Not least because the dragon I came to slay lay dead behind me, just as I’d hoped. Well, not just as I’d hoped. If I could do it all over again, I’d skip the part where Zahur almost got me again. And the one where a scared woman nearly collapsed Tom’s lung. I flexed my fingers and remembered the smell of the bastard’s blood, of Tom’s blood when we landed in Lebanon.
“If you’re gonna cheat, play solitaire.” Stan heaved up from his seat and ambled toward the back of the plane where the drinks and snacks sat. Nobody had bothered to hire a flight attendant.
He snagged one of the mini bottles of vodka and popped it open. “I was going to do this when Tommaso was awake, but it seems like I’ll be waiting until next century for that.”
Carp chuckled. “At least.”
“For what?” I asked.
Killian moved one of his headphones aside, clearly thinking the same thing.
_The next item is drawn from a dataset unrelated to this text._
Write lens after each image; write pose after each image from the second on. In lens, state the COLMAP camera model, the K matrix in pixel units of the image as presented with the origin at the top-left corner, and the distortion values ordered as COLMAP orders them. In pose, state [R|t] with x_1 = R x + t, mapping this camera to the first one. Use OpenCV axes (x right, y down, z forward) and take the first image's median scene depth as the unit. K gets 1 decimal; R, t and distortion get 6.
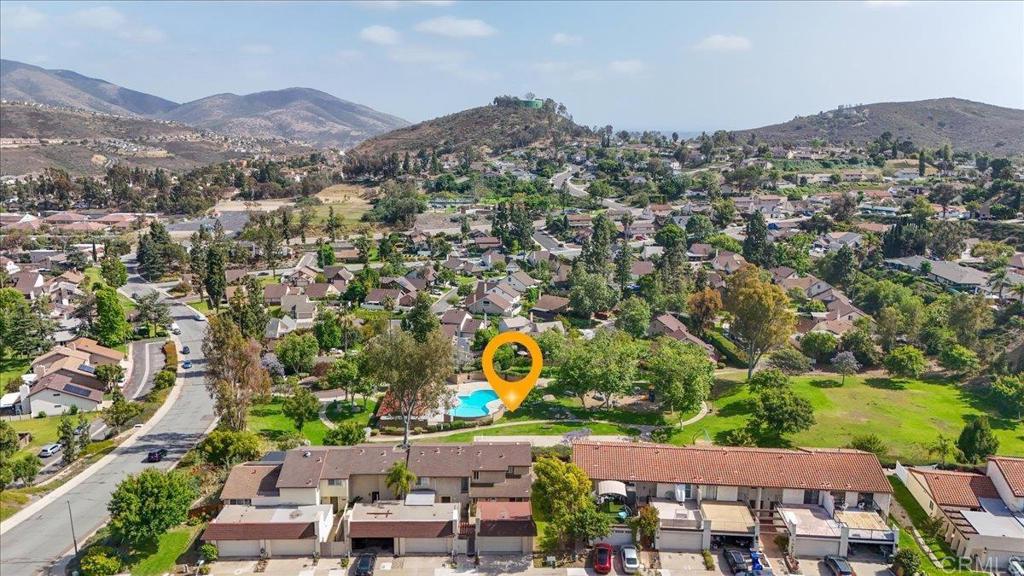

Stan pulled out three more tiny liquor bottles and tossed them down the plane one at a time. I had to lunge to catch mine, but I did. Some gin I’d never heard of before. I opened it like everyone else.
Stan lifted his bottle. “To the men we lost. To the families that’ll grieve them. To the good they gave their lives for.” He tipped the bottle back into his mouth.
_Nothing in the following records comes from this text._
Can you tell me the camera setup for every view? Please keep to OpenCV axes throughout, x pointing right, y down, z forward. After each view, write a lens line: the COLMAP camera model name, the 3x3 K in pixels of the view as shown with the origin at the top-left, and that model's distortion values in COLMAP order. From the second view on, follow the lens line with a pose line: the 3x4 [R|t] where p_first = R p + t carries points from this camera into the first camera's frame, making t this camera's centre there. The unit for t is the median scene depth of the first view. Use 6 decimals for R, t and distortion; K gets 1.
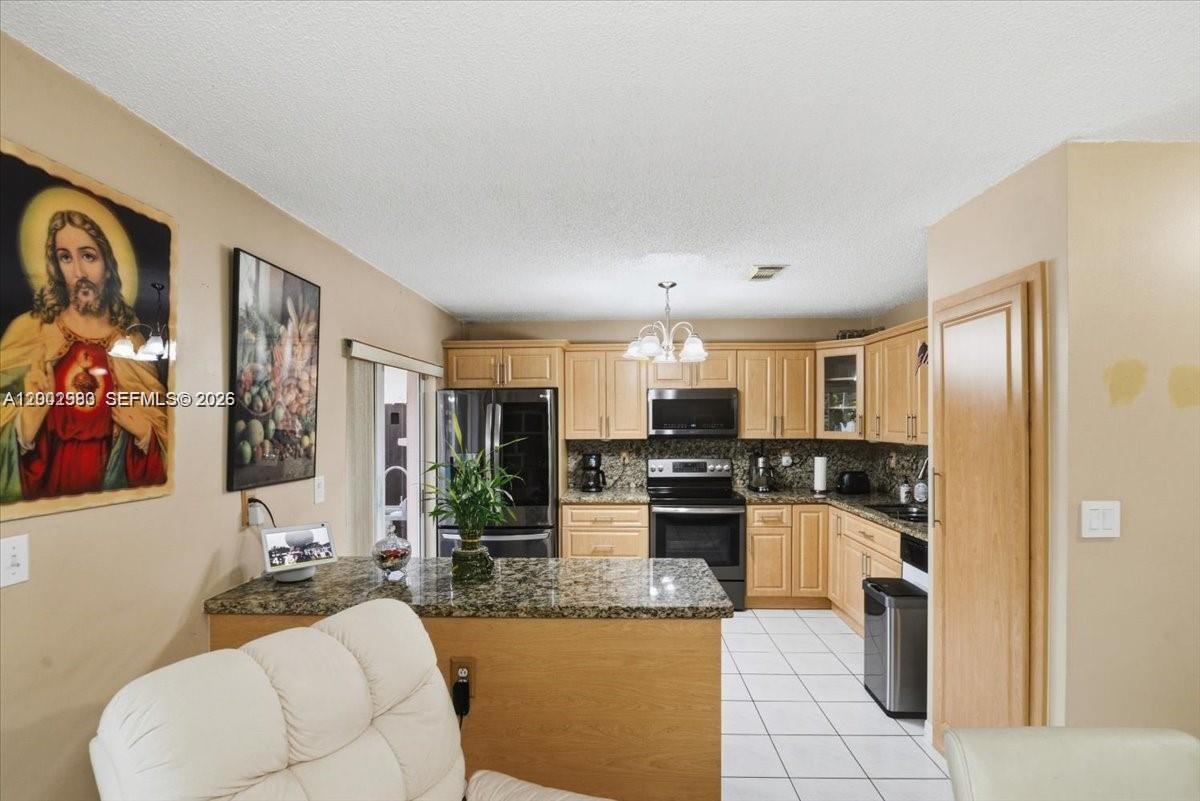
lens RADIAL K [[587.6, 0, 602.2], [0, 587.6, 421.6], [0, 0, 1]] dist [0.000872, 0.000221]
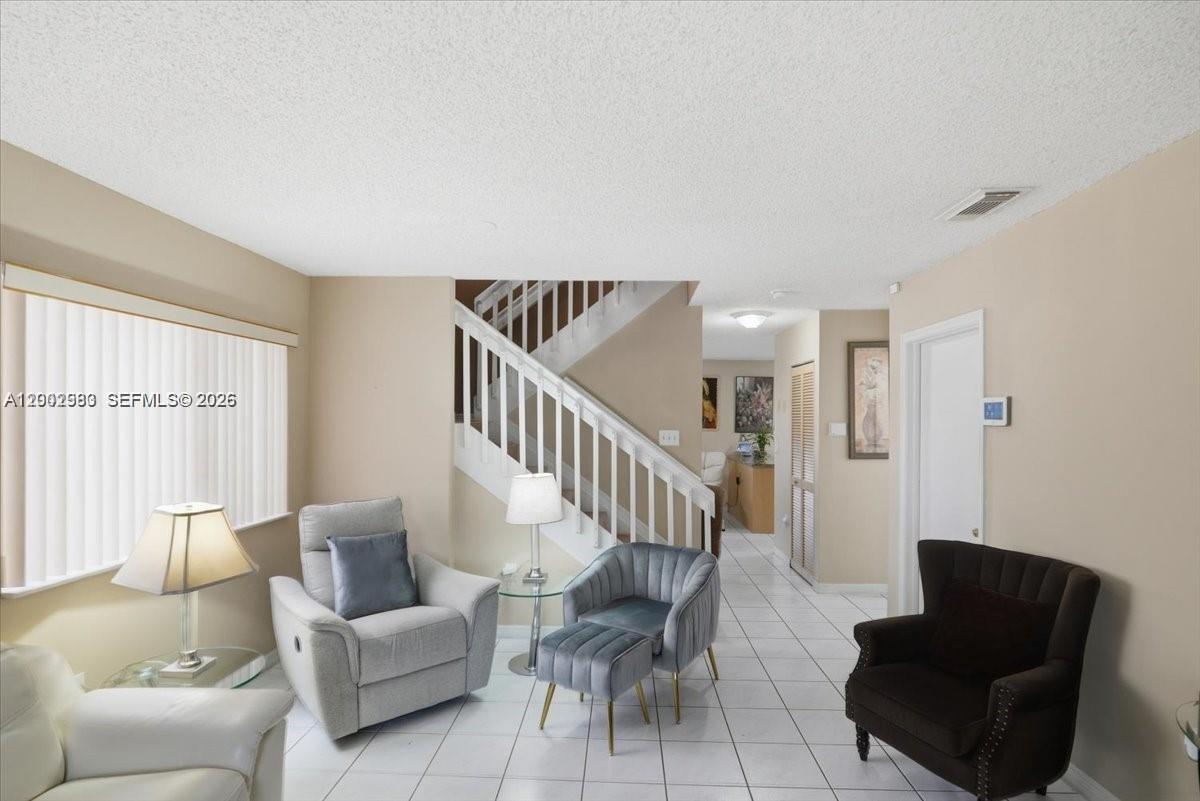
lens RADIAL K [[575.3, 0, 597.3], [0, 575.3, 411.5], [0, 0, 1]] dist [-0.004071, -0.000734]
pose [[-0.006582, 0.000475, -0.999978, 3.553728], [-0.008231, 0.999966, 0.000529, -0.030603], [0.999944, 0.008234, -0.006578, -0.001430]]
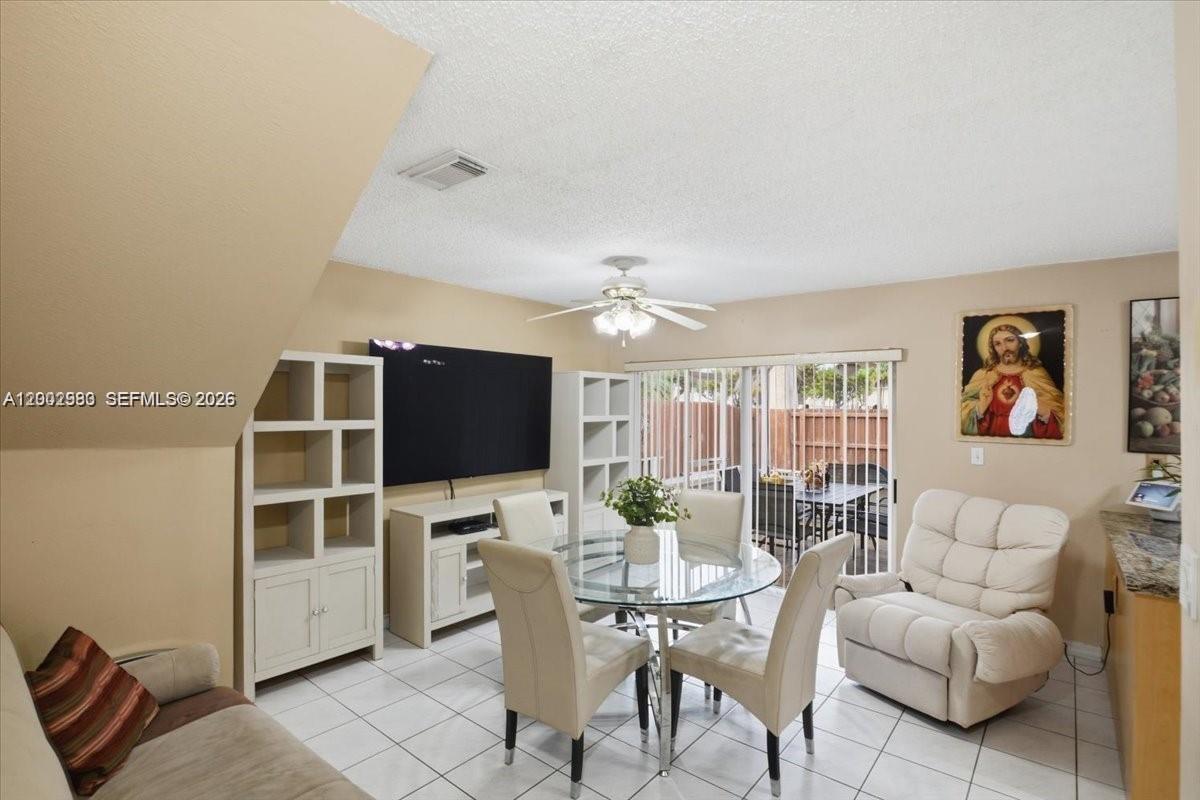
lens RADIAL K [[575.3, 0, 597.3], [0, 575.3, 411.0], [0, 0, 1]] dist [-0.004071, -0.000734]
pose [[-0.610638, 0.007453, -0.791875, 1.472223], [-0.004644, 0.999905, 0.012992, -0.007334], [0.791896, 0.011611, -0.610546, 0.781795]]
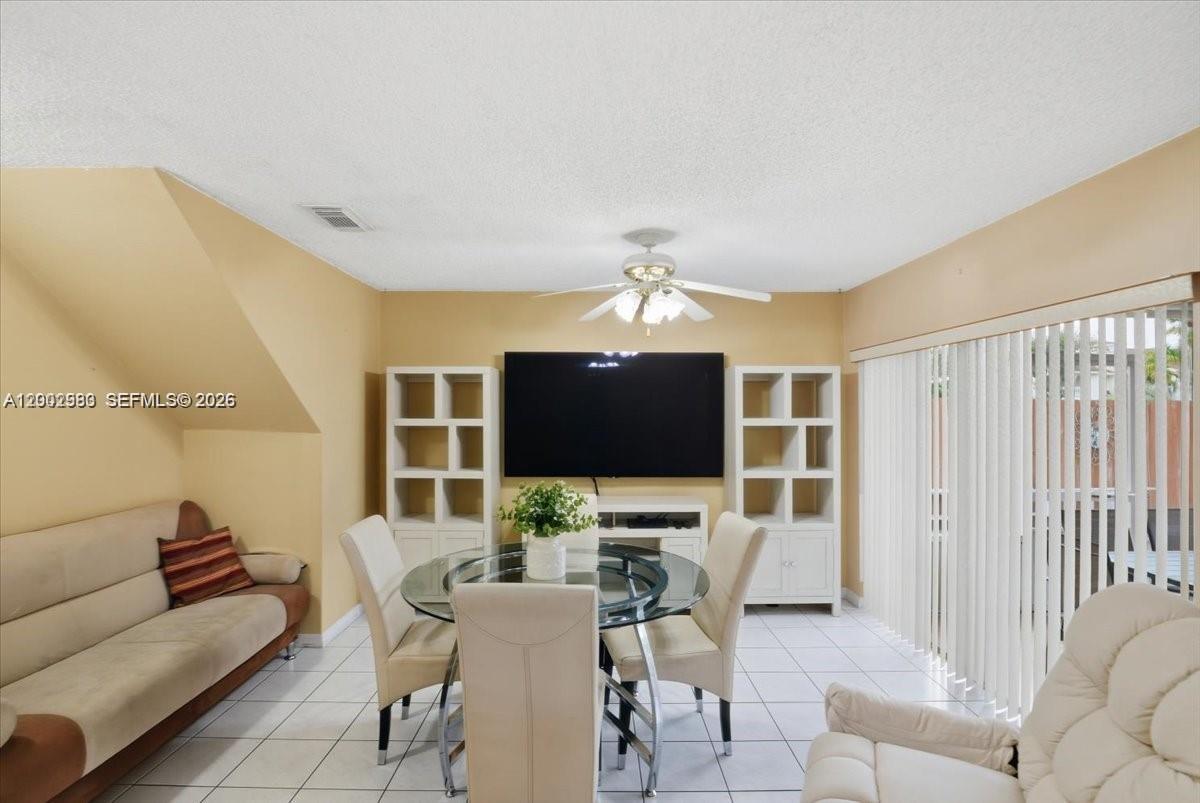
lens RADIAL K [[575.3, 0, 597.3], [0, 575.3, 412.5], [0, 0, 1]] dist [-0.004071, -0.000734]
pose [[-0.999470, -0.000487, -0.032537, 0.291639], [-0.000483, 1.000000, -0.000118, 0.020062], [0.032537, -0.000102, -0.999471, 1.250298]]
Carp and Killian followed suit, and I did after a moment’s hesitation. The gin burned going down. My last memory of Sam, glassy-eyed on the kitchen floor, floated to the forefront of my mind. The good he gave his life for was protecting me. Tears stung my eyes, and I blinked furiously.
Stan patted my shoulder as he passed. “No shame in that. We lost some good fucking people out there.”
Killian rattled of a few names I didn’t recognize. “All men I trusted to guard my house and my fiancée. They’ll be sorely missed.”
“I watched my buddy Andrew go down,” Carp said. “He never got back up.”
Stan sighed. “I’d never led a mission like that before. I think I’m going to carry all those deaths with me.”
I raised my bottle. “I watched Sam die for me. And he was a good fucking man, with a wife who’s going to miss him so goddamn much.”
“Cheers.” Killian knocked his bottle against mine. “I didn’t know him long, but I thought putting him on your guard was a smart idea.”
“He made Andrew laugh,” Carp said. When nobody responded, he shrugged. “Andrew was kind of a dick.”
Stan nodded sagely. “I liked him from the first fucking word. A guy you knew you could trust with your life.”
I drank silently while they traded stories about other men they saw die in Egypt. Even though it seemed like everyone was a hero, I couldn’t tear my mind away from Sam, and Amalia waiting for him to come home. My tears spilled down my cheeks.
“Shit, I’m sorry,” Stan said. “I’m a macabre old bastard, but I promise I know how to shut up somewhere in here.”
I swiped the tears away and shook my head. “It’s okay. This is just part of the life, right?”
Killian tipped his bottle toward me in agreement.
“Sure,” Carp said, “but it’s the worst part.”
Stan nodded. “Even at my age, I’m not used to losing people. I don’t know if it ever gets easy.”
“I doubt it,” Killian said. “But that’s the timer the life puts on all of us. The world is your oyster until you’re tired of losing people. Or are lost yourself.”
I set my tiny bottle down on the table in front of me and stared at it for a long moment, thinking about Dad and my few memories of what life was like before he left the life.
“When I was a kid, I thought it was about the money,” I said.